SOURCE:
-- START --

It made me realize that while this puzzle was easy to solve, it wasn't so easy to come up with the cute themers. Wish it had been harder, but all in all, a very pleasant Monday.

Rita 10:03 AM  

Michelle Obama fans should be sure to see the documentary, also called Becoming, that follows her on her book tour. Or watch it and maybe become a fan if you are not now.

jberg 10:15 AM  

Nice Monday. I hadn’t thought about the noun/verb thing until reading @Lewis. VANGUARDS, BOBSLEDS, and JOYRIDES could also be verbs, but not the other two.

In UTOPIA, this puzzle would have no first names outside of the theme answers, but that’s a very minor point.

If you are storing things, you can LAY IN, LAY UP, or LAY BY a supply. The wonderful flexibility of English prepositions.

-- END --

DATA BLOCK:
-- START --

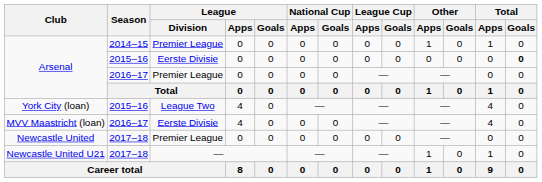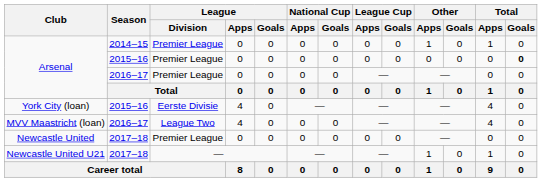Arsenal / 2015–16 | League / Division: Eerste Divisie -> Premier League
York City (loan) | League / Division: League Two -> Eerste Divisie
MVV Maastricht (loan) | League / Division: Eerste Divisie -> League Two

-- END --

REQUIRED TASK:
Answer these from the crossword comments:
1. What is the Michelle Obama documentary called?
2. Which three theme answers does jberg say could also be verbs?
3. Which three phrases can describe storing a supply?

TASK SOLUTION:
1. Becoming
2. VANGUARDS, BOBSLEDS, and JOYRIDES
3. LAY IN, LAY UP, and LAY BY